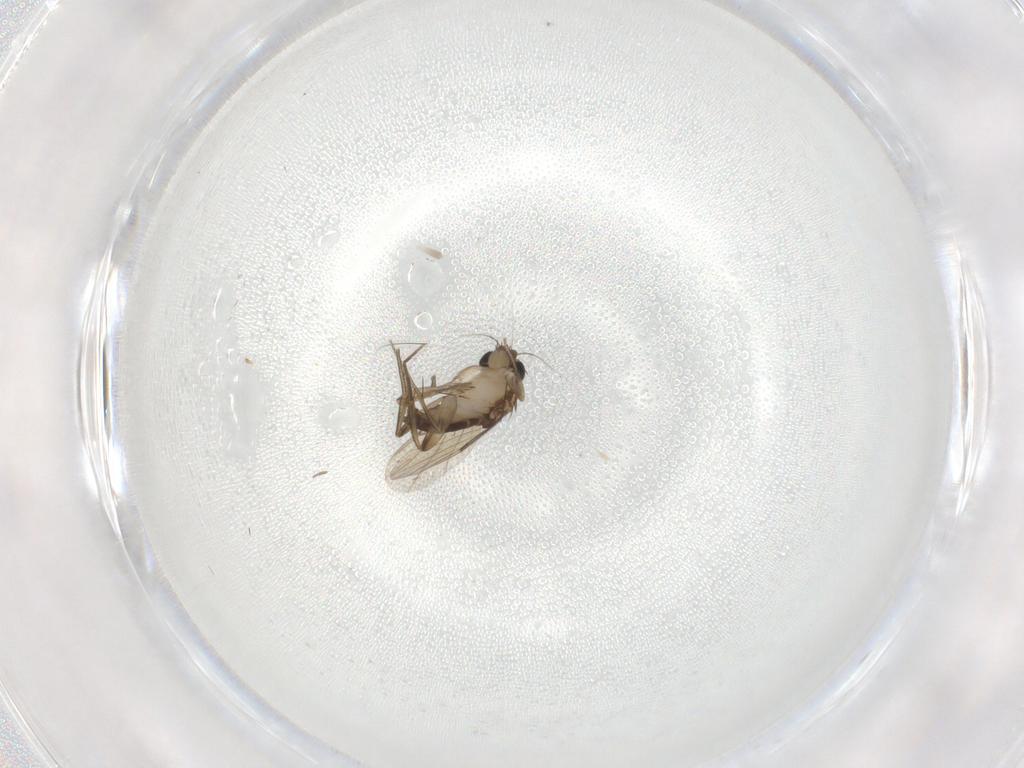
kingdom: Animalia
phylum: Arthropoda
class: Insecta
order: Diptera
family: Phoridae
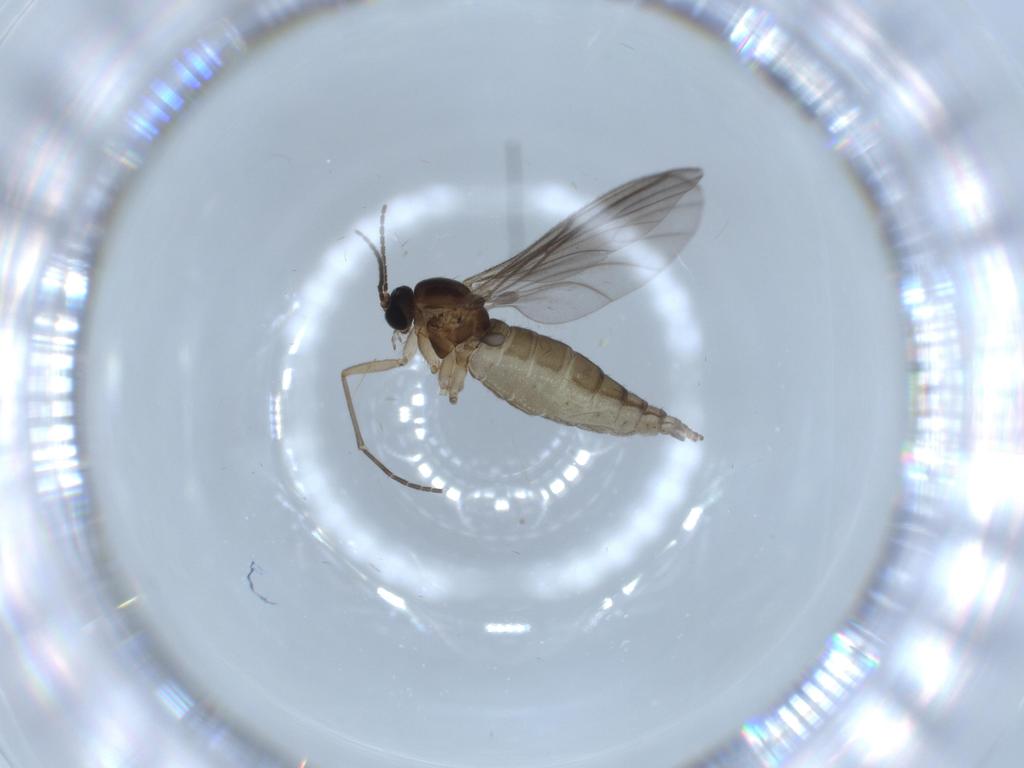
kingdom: Animalia
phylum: Arthropoda
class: Insecta
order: Diptera
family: Sciaridae
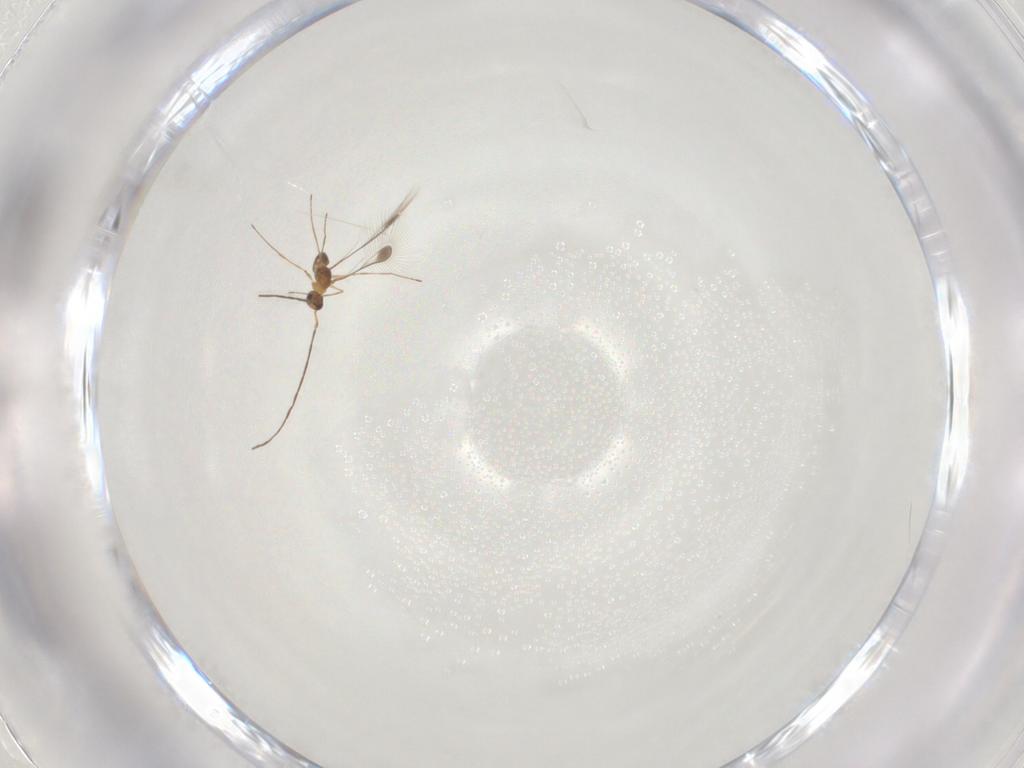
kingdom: Animalia
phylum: Arthropoda
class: Insecta
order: Hymenoptera
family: Mymaridae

┄┄┄┄┄┄

§ **Exercise aim**:
Copy out every line in the rows above as it appears, leaving out the pictures.

§ **Exercise output**:
kingdom: Animalia
phylum: Arthropoda
class: Insecta
order: Diptera
family: Phoridae
kingdom: Animalia
phylum: Arthropoda
class: Insecta
order: Diptera
family: Sciaridae
kingdom: Animalia
phylum: Arthropoda
class: Insecta
order: Hymenoptera
family: Mymaridae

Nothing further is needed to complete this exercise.